À lire absolument pour la beauté de l'écriture souple et forte. Pour sa poésie inspirée, qui, pas une seule fois, dénature les propos réalistes d'une histoire de chair et de pierre. De sang et d'eau.


Nos échoueries, Jean-François Caron
Éditions La Peuplade, Saint-Fulgence, 2010, 154 pages

lundi 31 mai 2010

Une nuit anglaise apocalyptique *** 1/2

On regarde par la fenêtre, la pluie zèbre les vitres. On songe à la bave des escargots argentant les feuilles de rhubarbe, laquant les salades qui s'alignent parmi les bégonias. Bref, le printemps se manifeste par des signes qui nous rassurent sur la venue de l'été. Le jardin, enfin, vit sa vie comme on vit la nôtre en lisant des histoires qui font réfléchir sur la démence humaine, tel le roman Coventry, signé Helen Humphreys.

Des dates situent le drame de deux femmes qui, chacune de son côté, se rejoindront dans l'enfer d'une nuit  à Coventry. Elles s'appellent Harriett et Maeve. Nous découvrons la première en quelques pages, le 20 septembre 1914. Elle a dix-huit ans, a épousé Owen deux mois plus tôt ; il a dix-huit ans lui aussi. L'Angleterre vient d'entrer en guerre, Owen s'est enrôlé et sera expédié en Europe pour défendre la France et son pays.

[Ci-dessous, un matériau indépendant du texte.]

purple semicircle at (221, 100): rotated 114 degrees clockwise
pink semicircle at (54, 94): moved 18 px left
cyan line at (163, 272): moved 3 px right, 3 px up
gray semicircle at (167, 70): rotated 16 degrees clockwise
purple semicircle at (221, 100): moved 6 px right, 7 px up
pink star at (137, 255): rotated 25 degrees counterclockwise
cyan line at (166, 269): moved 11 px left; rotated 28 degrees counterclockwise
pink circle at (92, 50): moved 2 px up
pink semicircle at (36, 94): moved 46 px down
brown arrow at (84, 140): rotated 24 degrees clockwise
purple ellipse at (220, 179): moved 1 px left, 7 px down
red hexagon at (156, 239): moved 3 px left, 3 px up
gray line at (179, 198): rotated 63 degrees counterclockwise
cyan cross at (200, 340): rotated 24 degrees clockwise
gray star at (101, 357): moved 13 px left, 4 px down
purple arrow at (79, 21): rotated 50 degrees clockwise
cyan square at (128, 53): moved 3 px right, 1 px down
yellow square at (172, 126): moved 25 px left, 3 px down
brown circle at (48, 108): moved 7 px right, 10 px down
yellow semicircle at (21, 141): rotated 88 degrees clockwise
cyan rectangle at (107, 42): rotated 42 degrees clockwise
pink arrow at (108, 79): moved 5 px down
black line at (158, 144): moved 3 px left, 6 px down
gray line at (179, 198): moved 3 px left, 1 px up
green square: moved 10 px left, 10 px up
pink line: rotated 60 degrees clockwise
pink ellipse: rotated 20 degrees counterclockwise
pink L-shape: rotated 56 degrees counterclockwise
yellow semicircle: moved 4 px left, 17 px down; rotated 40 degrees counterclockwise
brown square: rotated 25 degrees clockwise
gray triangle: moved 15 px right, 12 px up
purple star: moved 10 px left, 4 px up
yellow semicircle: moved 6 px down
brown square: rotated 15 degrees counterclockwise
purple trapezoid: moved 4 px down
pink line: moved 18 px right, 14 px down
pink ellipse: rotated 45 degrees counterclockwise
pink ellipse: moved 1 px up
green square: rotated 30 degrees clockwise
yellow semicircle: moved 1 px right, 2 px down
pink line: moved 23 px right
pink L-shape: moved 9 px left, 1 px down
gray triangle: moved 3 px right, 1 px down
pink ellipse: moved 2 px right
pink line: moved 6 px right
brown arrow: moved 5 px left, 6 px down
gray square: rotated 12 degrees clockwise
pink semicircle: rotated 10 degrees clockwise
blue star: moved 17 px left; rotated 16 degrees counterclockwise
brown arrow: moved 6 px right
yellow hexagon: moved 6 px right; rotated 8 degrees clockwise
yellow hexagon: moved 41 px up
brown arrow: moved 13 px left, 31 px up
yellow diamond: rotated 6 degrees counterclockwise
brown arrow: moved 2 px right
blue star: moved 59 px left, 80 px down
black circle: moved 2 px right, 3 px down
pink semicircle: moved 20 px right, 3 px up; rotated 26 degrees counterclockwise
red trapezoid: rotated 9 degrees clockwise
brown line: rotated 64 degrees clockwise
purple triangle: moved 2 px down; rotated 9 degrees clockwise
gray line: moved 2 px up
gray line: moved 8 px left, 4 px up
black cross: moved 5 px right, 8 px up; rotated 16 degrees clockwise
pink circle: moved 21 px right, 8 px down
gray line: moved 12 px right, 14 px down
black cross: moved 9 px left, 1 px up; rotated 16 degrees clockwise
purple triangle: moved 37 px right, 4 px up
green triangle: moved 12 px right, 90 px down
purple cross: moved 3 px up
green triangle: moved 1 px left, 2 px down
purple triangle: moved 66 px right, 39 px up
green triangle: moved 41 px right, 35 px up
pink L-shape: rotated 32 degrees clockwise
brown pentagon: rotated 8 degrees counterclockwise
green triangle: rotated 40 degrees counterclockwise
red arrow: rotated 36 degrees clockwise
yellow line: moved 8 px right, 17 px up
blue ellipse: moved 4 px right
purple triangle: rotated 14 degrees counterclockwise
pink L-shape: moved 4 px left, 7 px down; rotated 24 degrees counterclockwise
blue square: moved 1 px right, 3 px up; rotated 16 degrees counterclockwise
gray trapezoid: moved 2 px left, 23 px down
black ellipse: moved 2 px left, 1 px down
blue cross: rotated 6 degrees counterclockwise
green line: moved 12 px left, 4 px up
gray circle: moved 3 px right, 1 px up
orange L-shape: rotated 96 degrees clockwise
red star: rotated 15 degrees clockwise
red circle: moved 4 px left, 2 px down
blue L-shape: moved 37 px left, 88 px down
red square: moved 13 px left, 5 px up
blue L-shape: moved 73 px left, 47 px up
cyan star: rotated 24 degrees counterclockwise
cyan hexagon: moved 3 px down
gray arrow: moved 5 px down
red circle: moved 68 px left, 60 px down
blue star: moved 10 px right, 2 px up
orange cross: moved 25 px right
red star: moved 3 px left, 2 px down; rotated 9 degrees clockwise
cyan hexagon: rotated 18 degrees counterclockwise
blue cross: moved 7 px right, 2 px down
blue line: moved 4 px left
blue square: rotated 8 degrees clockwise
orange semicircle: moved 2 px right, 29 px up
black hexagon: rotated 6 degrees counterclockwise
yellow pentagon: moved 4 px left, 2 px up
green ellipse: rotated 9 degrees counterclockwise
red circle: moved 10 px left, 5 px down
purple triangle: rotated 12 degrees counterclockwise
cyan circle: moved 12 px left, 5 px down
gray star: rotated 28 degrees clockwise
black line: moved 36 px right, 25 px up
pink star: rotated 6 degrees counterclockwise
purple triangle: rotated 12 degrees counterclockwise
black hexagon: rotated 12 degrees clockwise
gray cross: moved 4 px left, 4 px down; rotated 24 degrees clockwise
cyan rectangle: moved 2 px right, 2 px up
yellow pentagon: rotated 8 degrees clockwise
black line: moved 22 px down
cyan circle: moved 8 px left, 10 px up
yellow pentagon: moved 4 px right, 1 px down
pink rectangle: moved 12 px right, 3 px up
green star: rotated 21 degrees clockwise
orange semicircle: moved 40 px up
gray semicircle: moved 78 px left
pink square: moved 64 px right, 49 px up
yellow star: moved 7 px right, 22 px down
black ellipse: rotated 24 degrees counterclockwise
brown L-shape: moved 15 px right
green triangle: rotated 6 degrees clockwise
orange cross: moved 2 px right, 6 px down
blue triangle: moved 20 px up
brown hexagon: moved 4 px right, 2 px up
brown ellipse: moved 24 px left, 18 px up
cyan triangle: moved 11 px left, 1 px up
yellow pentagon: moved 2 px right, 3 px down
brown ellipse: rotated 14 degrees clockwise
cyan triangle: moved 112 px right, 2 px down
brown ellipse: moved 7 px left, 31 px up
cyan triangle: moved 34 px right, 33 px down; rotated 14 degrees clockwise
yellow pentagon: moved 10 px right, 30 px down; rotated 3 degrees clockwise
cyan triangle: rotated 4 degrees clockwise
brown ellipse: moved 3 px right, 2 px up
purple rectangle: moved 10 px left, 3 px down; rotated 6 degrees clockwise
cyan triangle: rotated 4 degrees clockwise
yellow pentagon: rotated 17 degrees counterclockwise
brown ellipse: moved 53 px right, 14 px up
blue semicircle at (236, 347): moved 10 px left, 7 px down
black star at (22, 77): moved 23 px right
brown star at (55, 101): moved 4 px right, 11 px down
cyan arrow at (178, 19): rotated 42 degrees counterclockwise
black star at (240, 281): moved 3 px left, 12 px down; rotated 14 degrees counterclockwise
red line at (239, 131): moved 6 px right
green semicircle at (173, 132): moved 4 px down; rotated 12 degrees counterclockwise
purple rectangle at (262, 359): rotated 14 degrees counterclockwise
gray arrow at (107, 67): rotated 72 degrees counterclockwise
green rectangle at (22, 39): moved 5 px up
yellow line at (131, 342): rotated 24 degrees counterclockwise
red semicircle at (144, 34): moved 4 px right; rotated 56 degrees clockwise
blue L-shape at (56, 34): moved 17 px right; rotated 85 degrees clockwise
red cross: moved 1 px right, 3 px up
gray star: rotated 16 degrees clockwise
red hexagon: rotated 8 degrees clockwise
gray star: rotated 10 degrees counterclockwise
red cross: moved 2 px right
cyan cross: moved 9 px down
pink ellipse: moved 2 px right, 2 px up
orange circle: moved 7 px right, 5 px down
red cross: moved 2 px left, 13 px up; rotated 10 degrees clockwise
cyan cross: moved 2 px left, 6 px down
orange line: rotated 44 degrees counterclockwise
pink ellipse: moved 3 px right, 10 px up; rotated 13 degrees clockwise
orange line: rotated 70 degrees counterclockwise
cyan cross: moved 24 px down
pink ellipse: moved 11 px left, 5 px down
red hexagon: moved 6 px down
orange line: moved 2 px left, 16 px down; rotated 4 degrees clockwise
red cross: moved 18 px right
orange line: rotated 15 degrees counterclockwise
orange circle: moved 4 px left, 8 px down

Ce matin-là, l'accompagnant à la gare, Harriett ne se doute pas qu'elle ne reverra jamais son insouciant mari. Sur le chemin du retour, Harriett fera inopinément la connaissance d'une jeune femme de son âge, Maeve, qui dessine la flèche de l'église. Ensemble, elle prendront une impériale, « autobus à deux étages qui sillonnent les petits rues médiévales de Coventry que depuis un an. » Elles boiront un thé chez Harriett, se quitteront après que Maeve ait promis de revenir le lendemain. Sa nouvelle amie partie, Harriett réalisera « qu'elles ne se sont même pas présentées. » Vingt-six ans s'écouleront avant qu'elles se retrouvent.

La date du 14 novembre 1940 nous présente Harriet se dirigeant vers le toit d'une église. Elle remplace Wendell Mumby, vieux monsieur qui a raté son tour de garde « parce qu'Harriett a lavé le plancher du vestibule [...] Wendell s'est tordu un genou en glissant. » Chaque nuit, quatre veilleurs de feu, juchés sur un toit distinct de l'édifice, tentent, à l'aide de moyens rudimentaires, d'en éteindre les flammes. Parmi eux se tient Jeremy, le fils de Maeve... Autre date fatidique, 5 mars 1919. Harriett se rend à Ypres, ville belge saccagée par les bombardements. Elle a reçu un télégramme l'avertissant qu'Owen était porté disparu. Malgré l'espoir de le revoir sain et sauf, Harriett avait dû se rendre à l'évidence : Owen était mort. Aujourd'hui, dans la localité en ruine, elle se remémore le peu de jours qu'ils ont vécus ensemble, sa dernière lettre interrompue brusquement. Elle se rend compte qu'elle ne sait rien de son mari, ignore ce qu'il a signifié pour elle.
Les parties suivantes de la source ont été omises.